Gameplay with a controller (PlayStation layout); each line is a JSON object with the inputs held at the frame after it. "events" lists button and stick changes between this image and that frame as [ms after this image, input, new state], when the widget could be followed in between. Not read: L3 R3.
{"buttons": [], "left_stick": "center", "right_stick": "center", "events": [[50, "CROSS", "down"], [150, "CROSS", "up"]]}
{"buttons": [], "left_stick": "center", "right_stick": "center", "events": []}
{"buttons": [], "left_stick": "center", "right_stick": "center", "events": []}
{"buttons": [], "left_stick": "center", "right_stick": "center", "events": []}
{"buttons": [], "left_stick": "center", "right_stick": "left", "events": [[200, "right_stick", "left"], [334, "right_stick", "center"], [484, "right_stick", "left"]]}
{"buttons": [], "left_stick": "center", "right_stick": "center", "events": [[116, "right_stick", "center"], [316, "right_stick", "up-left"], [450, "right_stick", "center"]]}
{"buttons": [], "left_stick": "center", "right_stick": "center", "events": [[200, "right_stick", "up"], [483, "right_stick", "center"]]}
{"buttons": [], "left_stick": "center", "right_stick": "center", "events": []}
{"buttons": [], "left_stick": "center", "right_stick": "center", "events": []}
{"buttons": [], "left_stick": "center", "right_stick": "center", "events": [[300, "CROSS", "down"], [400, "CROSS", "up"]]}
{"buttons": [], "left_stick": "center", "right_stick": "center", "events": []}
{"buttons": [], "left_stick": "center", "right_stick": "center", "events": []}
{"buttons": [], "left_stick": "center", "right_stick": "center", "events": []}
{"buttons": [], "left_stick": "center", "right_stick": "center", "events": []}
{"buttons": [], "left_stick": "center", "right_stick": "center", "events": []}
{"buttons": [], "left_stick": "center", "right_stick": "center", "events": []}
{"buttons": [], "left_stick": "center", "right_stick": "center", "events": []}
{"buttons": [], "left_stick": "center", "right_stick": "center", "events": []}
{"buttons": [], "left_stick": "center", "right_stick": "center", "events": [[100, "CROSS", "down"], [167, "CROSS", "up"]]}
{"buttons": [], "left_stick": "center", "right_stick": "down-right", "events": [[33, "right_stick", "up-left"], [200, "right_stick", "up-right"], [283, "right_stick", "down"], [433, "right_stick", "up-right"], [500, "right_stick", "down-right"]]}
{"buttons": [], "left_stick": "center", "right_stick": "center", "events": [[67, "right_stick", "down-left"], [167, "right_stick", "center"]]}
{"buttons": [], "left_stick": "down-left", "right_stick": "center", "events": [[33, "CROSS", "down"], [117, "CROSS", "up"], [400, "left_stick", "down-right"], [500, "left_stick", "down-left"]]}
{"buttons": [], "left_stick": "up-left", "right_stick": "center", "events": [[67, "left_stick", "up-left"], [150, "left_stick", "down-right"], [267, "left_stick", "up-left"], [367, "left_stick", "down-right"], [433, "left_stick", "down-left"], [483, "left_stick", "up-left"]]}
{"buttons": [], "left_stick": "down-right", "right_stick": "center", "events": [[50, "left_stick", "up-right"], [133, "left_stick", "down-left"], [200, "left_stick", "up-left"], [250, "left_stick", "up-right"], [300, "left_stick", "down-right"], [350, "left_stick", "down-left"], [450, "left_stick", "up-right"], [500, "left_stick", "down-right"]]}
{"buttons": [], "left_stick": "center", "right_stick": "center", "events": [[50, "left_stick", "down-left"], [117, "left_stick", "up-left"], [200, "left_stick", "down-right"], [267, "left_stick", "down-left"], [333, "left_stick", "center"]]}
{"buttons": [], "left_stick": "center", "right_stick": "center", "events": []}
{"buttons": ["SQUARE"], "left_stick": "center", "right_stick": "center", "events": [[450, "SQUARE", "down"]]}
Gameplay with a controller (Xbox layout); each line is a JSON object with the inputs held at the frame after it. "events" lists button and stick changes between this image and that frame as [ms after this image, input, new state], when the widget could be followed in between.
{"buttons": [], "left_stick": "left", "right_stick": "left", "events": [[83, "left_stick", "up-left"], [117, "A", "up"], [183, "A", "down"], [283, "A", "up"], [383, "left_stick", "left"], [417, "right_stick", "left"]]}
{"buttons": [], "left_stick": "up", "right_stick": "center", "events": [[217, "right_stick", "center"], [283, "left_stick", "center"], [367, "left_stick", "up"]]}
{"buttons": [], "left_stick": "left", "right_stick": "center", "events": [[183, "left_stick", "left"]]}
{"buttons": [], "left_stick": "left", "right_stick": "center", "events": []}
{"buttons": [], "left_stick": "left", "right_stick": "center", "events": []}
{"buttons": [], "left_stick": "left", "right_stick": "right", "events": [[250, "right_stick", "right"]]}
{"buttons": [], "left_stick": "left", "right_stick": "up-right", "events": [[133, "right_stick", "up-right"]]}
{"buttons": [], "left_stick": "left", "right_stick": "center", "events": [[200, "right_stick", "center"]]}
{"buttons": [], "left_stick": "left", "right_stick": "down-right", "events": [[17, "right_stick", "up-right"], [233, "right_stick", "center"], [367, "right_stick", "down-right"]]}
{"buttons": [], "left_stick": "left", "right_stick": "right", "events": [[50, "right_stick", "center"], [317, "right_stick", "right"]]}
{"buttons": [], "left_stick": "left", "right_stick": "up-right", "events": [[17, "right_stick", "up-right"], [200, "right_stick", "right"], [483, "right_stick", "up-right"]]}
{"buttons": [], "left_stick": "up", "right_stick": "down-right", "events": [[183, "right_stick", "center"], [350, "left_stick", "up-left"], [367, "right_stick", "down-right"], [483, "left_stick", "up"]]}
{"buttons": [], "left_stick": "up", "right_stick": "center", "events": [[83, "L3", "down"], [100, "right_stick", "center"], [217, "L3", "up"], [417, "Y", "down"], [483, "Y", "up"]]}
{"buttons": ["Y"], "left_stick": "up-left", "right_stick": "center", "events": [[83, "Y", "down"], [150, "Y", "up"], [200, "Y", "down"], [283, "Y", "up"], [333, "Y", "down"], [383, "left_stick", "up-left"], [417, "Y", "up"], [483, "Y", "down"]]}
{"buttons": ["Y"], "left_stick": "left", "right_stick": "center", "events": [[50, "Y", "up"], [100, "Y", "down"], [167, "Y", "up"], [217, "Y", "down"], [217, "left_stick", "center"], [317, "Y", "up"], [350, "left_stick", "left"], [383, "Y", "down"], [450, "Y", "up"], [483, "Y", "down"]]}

• About this task
Repeat the records word for word.

• Result for this task
Gameplay with a controller (PlayStation layout); each line is a JSON object with the inputs held at the frame after it. "events" lists button and stick changes between this image and that frame as [ms after this image, input, new state], when the widget could be followed in between. Not read: L3 R3.
{"buttons": [], "left_stick": "center", "right_stick": "center", "events": [[50, "CROSS", "down"], [150, "CROSS", "up"]]}
{"buttons": [], "left_stick": "center", "right_stick": "center", "events": []}
{"buttons": [], "left_stick": "center", "right_stick": "center", "events": []}
{"buttons": [], "left_stick": "center", "right_stick": "center", "events": []}
{"buttons": [], "left_stick": "center", "right_stick": "left", "events": [[200, "right_stick", "left"], [334, "right_stick", "center"], [484, "right_stick", "left"]]}
{"buttons": [], "left_stick": "center", "right_stick": "center", "events": [[116, "right_stick", "center"], [316, "right_stick", "up-left"], [450, "right_stick", "center"]]}
{"buttons": [], "left_stick": "center", "right_stick": "center", "events": [[200, "right_stick", "up"], [483, "right_stick", "center"]]}
{"buttons": [], "left_stick": "center", "right_stick": "center", "events": []}
{"buttons": [], "left_stick": "center", "right_stick": "center", "events": []}
{"buttons": [], "left_stick": "center", "right_stick": "center", "events": [[300, "CROSS", "down"], [400, "CROSS", "up"]]}
{"buttons": [], "left_stick": "center", "right_stick": "center", "events": []}
{"buttons": [], "left_stick": "center", "right_stick": "center", "events": []}
{"buttons": [], "left_stick": "center", "right_stick": "center", "events": []}
{"buttons": [], "left_stick": "center", "right_stick": "center", "events": []}
{"buttons": [], "left_stick": "center", "right_stick": "center", "events": []}
{"buttons": [], "left_stick": "center", "right_stick": "center", "events": []}
{"buttons": [], "left_stick": "center", "right_stick": "center", "events": []}
{"buttons": [], "left_stick": "center", "right_stick": "center", "events": []}
{"buttons": [], "left_stick": "center", "right_stick": "center", "events": [[100, "CROSS", "down"], [167, "CROSS", "up"]]}
{"buttons": [], "left_stick": "center", "right_stick": "down-right", "events": [[33, "right_stick", "up-left"], [200, "right_stick", "up-right"], [283, "right_stick", "down"], [433, "right_stick", "up-right"], [500, "right_stick", "down-right"]]}
{"buttons": [], "left_stick": "center", "right_stick": "center", "events": [[67, "right_stick", "down-left"], [167, "right_stick", "center"]]}
{"buttons": [], "left_stick": "down-left", "right_stick": "center", "events": [[33, "CROSS", "down"], [117, "CROSS", "up"], [400, "left_stick", "down-right"], [500, "left_stick", "down-left"]]}
{"buttons": [], "left_stick": "up-left", "right_stick": "center", "events": [[67, "left_stick", "up-left"], [150, "left_stick", "down-right"], [267, "left_stick", "up-left"], [367, "left_stick", "down-right"], [433, "left_stick", "down-left"], [483, "left_stick", "up-left"]]}
{"buttons": [], "left_stick": "down-right", "right_stick": "center", "events": [[50, "left_stick", "up-right"], [133, "left_stick", "down-left"], [200, "left_stick", "up-left"], [250, "left_stick", "up-right"], [300, "left_stick", "down-right"], [350, "left_stick", "down-left"], [450, "left_stick", "up-right"], [500, "left_stick", "down-right"]]}
{"buttons": [], "left_stick": "center", "right_stick": "center", "events": [[50, "left_stick", "down-left"], [117, "left_stick", "up-left"], [200, "left_stick", "down-right"], [267, "left_stick", "down-left"], [333, "left_stick", "center"]]}
{"buttons": [], "left_stick": "center", "right_stick": "center", "events": []}
{"buttons": ["SQUARE"], "left_stick": "center", "right_stick": "center", "events": [[450, "SQUARE", "down"]]}
Gameplay with a controller (Xbox layout); each line is a JSON object with the inputs held at the frame after it. "events" lists button and stick changes between this image and that frame as [ms after this image, input, new state], when the widget could be followed in between.
{"buttons": [], "left_stick": "left", "right_stick": "left", "events": [[83, "left_stick", "up-left"], [117, "A", "up"], [183, "A", "down"], [283, "A", "up"], [383, "left_stick", "left"], [417, "right_stick", "left"]]}
{"buttons": [], "left_stick": "up", "right_stick": "center", "events": [[217, "right_stick", "center"], [283, "left_stick", "center"], [367, "left_stick", "up"]]}
{"buttons": [], "left_stick": "left", "right_stick": "center", "events": [[183, "left_stick", "left"]]}
{"buttons": [], "left_stick": "left", "right_stick": "center", "events": []}
{"buttons": [], "left_stick": "left", "right_stick": "center", "events": []}
{"buttons": [], "left_stick": "left", "right_stick": "right", "events": [[250, "right_stick", "right"]]}
{"buttons": [], "left_stick": "left", "right_stick": "up-right", "events": [[133, "right_stick", "up-right"]]}
{"buttons": [], "left_stick": "left", "right_stick": "center", "events": [[200, "right_stick", "center"]]}
{"buttons": [], "left_stick": "left", "right_stick": "down-right", "events": [[17, "right_stick", "up-right"], [233, "right_stick", "center"], [367, "right_stick", "down-right"]]}
{"buttons": [], "left_stick": "left", "right_stick": "right", "events": [[50, "right_stick", "center"], [317, "right_stick", "right"]]}
{"buttons": [], "left_stick": "left", "right_stick": "up-right", "events": [[17, "right_stick", "up-right"], [200, "right_stick", "right"], [483, "right_stick", "up-right"]]}
{"buttons": [], "left_stick": "up", "right_stick": "down-right", "events": [[183, "right_stick", "center"], [350, "left_stick", "up-left"], [367, "right_stick", "down-right"], [483, "left_stick", "up"]]}
{"buttons": [], "left_stick": "up", "right_stick": "center", "events": [[83, "L3", "down"], [100, "right_stick", "center"], [217, "L3", "up"], [417, "Y", "down"], [483, "Y", "up"]]}
{"buttons": ["Y"], "left_stick": "up-left", "right_stick": "center", "events": [[83, "Y", "down"], [150, "Y", "up"], [200, "Y", "down"], [283, "Y", "up"], [333, "Y", "down"], [383, "left_stick", "up-left"], [417, "Y", "up"], [483, "Y", "down"]]}
{"buttons": ["Y"], "left_stick": "left", "right_stick": "center", "events": [[50, "Y", "up"], [100, "Y", "down"], [167, "Y", "up"], [217, "Y", "down"], [217, "left_stick", "center"], [317, "Y", "up"], [350, "left_stick", "left"], [383, "Y", "down"], [450, "Y", "up"], [483, "Y", "down"]]}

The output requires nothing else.